Choosing the RIGHT course

Choosing the RIGHT course

11 tips on how to choose a yoga teacher training course. By Wendy Haring

Since Covid-19 we have all found out, as yoga practitioners, how beneficial it has been during lockdown to be able to continue with our classes online. The pandemic has caused us to reflect on our lives and how we may want to change them in the future in terms of looking for a new career.

With that in mind, here are my top 11 tips on how to choose a yoga teacher training course:

1. Decide if you want to study to be a teacher in any specific yoga tradition or whether you would like an eclectic course.

2. Do you want to specialise e.g., teaching children only? Look for a course that includes all aspects of teaching children, especially the legalities and safeguarding.

3. Ensure that the course content is thorough, including asana, pranayama, meditation, yoga philosophy, anatomy, physiology, how to teach, marketing and a robust system of assessments.

4. Make sure you have taken some classes with the tutors of the course prior to enrolling so that you know whether they are what you would expect, admire, and respect.

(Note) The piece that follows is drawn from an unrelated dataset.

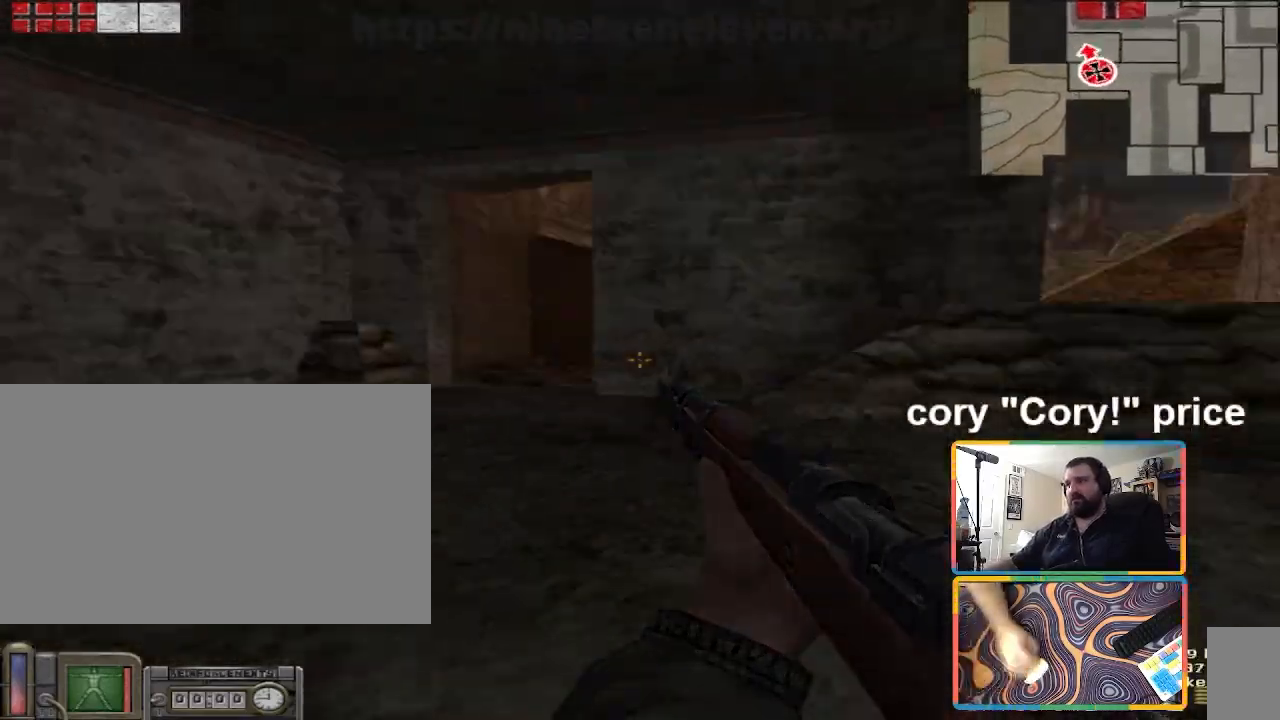
{"keys": [], "mouse": [], "events": [[134, "a", "up"]]}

5. Check the tutors are properly qualified with a 500-hour training, have been teaching for at least 5 years and are fully insured.

6. The length of the course and times of the meetings need to be suitable for you e.g., do you prefer meeting once a month, once a week, weekday, or weekend, or intensive residentials?

7. Ideally the course should be recognised so that you can teach in any setting (for example, gyms, health clubs, yoga centres, community centres).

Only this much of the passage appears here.